*** Given data ***

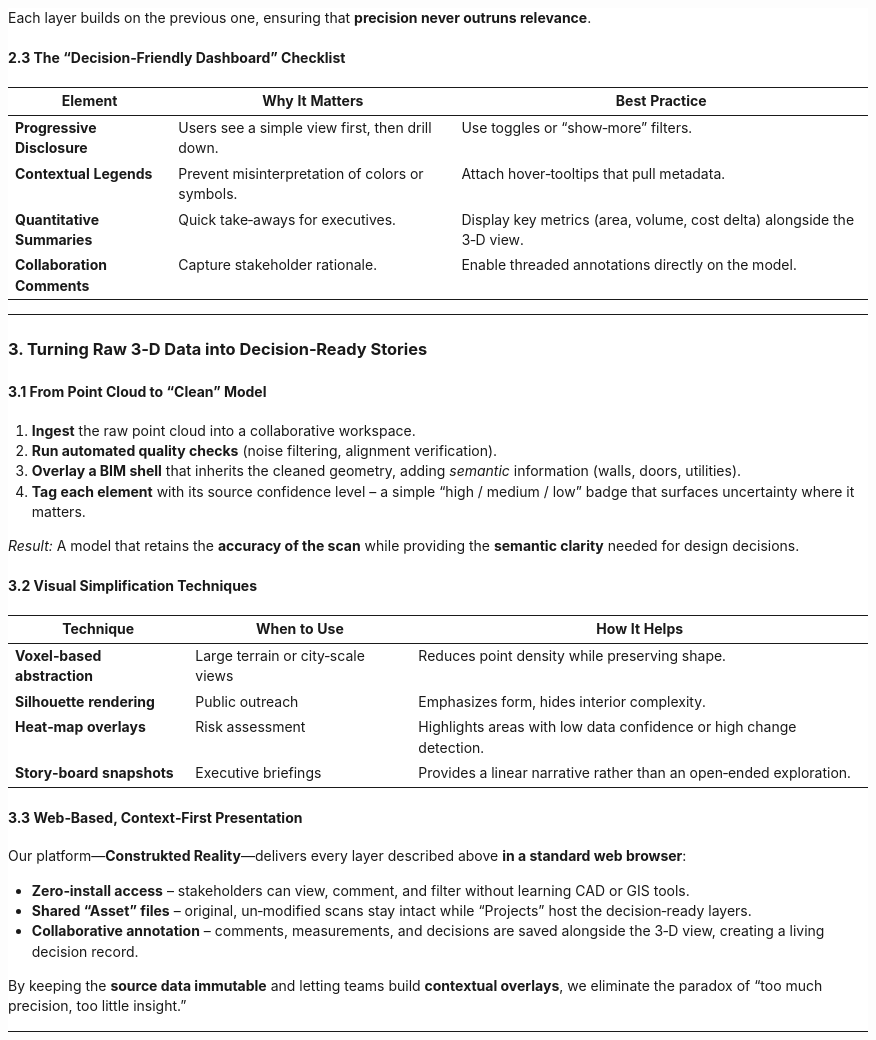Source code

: Each layer builds on the previous one, ensuring that **precision never outruns relevance**.  

#### 2.3 The “Decision‑Friendly Dashboard” Checklist  

| Element | Why It Matters | Best Practice |
|---------|----------------|---------------|
| **Progressive Disclosure** | Users see a simple view first, then drill down. | Use toggles or “show‑more” filters. |
| **Contextual Legends** | Prevent misinterpretation of colors or symbols. | Attach hover‑tooltips that pull metadata. |
| **Quantitative Summaries** | Quick take‑aways for executives. | Display key metrics (area, volume, cost delta) alongside the 3‑D view. |
| **Collaboration Comments** | Capture stakeholder rationale. | Enable threaded annotations directly on the model. |

---  

### 3. Turning Raw 3‑D Data into Decision‑Ready Stories  

#### 3.1 From Point Cloud to “Clean” Model  

1. **Ingest** the raw point cloud into a collaborative workspace.  
2. **Run automated quality checks** (noise filtering, alignment verification).  
3. **Overlay a BIM shell** that inherits the cleaned geometry, adding *semantic* information (walls, doors, utilities).  
4. **Tag each element** with its source confidence level – a simple “high / medium / low” badge that surfaces uncertainty where it matters.  

*Result:* A model that retains the **accuracy of the scan** while providing the **semantic clarity** needed for design decisions.  

#### 3.2 Visual Simplification Techniques  

| Technique | When to Use | How It Helps |
|-----------|-------------|--------------|
| **Voxel‑based abstraction** | Large terrain or city‑scale views | Reduces point density while preserving shape. |
| **Silhouette rendering** | Public outreach | Emphasizes form, hides interior complexity. |
| **Heat‑map overlays** | Risk assessment | Highlights areas with low data confidence or high change detection. |
| **Story‑board snapshots** | Executive briefings | Provides a linear narrative rather than an open‑ended exploration. |

#### 3.3 Web‑Based, Context‑First Presentation  

Our platform—**Construkted Reality**—delivers every layer described above **in a standard web browser**:

* **Zero‑install access** – stakeholders can view, comment, and filter without learning CAD or GIS tools.  
* **Shared “Asset” files** – original, un‑modified scans stay intact while “Projects” host the decision‑ready layers.  
* **Collaborative annotation** – comments, measurements, and decisions are saved alongside the 3‑D view, creating a living decision record.  

By keeping the **source data immutable** and letting teams build **contextual overlays**, we eliminate the paradox of “too much precision, too little insight.”  

---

*** End of Given data ***

» Problem details:
Repeat the data word for word. Images are not part of the copy.

» Exercise answer:
Source code

: Each layer builds on the previous one, ensuring that **precision never outruns relevance**.  

#### 2.3 The “Decision‑Friendly Dashboard” Checklist  

| Element | Why It Matters | Best Practice |
|---------|----------------|---------------|
| **Progressive Disclosure** | Users see a simple view first, then drill down. | Use toggles or “show‑more” filters. |
| **Contextual Legends** | Prevent misinterpretation of colors or symbols. | Attach hover‑tooltips that pull metadata. |
| **Quantitative Summaries** | Quick take‑aways for executives. | Display key metrics (area, volume, cost delta) alongside the 3‑D view. |
| **Collaboration Comments** | Capture stakeholder rationale. | Enable threaded annotations directly on the model. |

---  

### 3. Turning Raw 3‑D Data into Decision‑Ready Stories  

#### 3.1 From Point Cloud to “Clean” Model  

1. **Ingest** the raw point cloud into a collaborative workspace.  
2. **Run automated quality checks** (noise filtering, alignment verification).  
3. **Overlay a BIM shell** that inherits the cleaned geometry, adding *semantic* information (walls, doors, utilities).  
4. **Tag each element** with its source confidence level – a simple “high / medium / low” badge that surfaces uncertainty where it matters.  

*Result:* A model that retains the **accuracy of the scan** while providing the **semantic clarity** needed for design decisions.  

#### 3.2 Visual Simplification Techniques  

| Technique | When to Use | How It Helps |
|-----------|-------------|--------------|
| **Voxel‑based abstraction** | Large terrain or city‑scale views | Reduces point density while preserving shape. |
| **Silhouette rendering** | Public outreach | Emphasizes form, hides interior complexity. |
| **Heat‑map overlays** | Risk assessment | Highlights areas with low data confidence or high change detection. |
| **Story‑board snapshots** | Executive briefings | Provides a linear narrative rather than an open‑ended exploration. |

#### 3.3 Web‑Based, Context‑First Presentation  

Our platform—**Construkted Reality**—delivers every layer described above **in a standard web browser**:

* **Zero‑install access** – stakeholders can view, comment, and filter without learning CAD or GIS tools.  
* **Shared “Asset” files** – original, un‑modified scans stay intact while “Projects” host the decision‑ready layers.  
* **Collaborative annotation** – comments, measurements, and decisions are saved alongside the 3‑D view, creating a living decision record.  

By keeping the **source data immutable** and letting teams build **contextual overlays**, we eliminate the paradox of “too much precision, too little insight.”  

---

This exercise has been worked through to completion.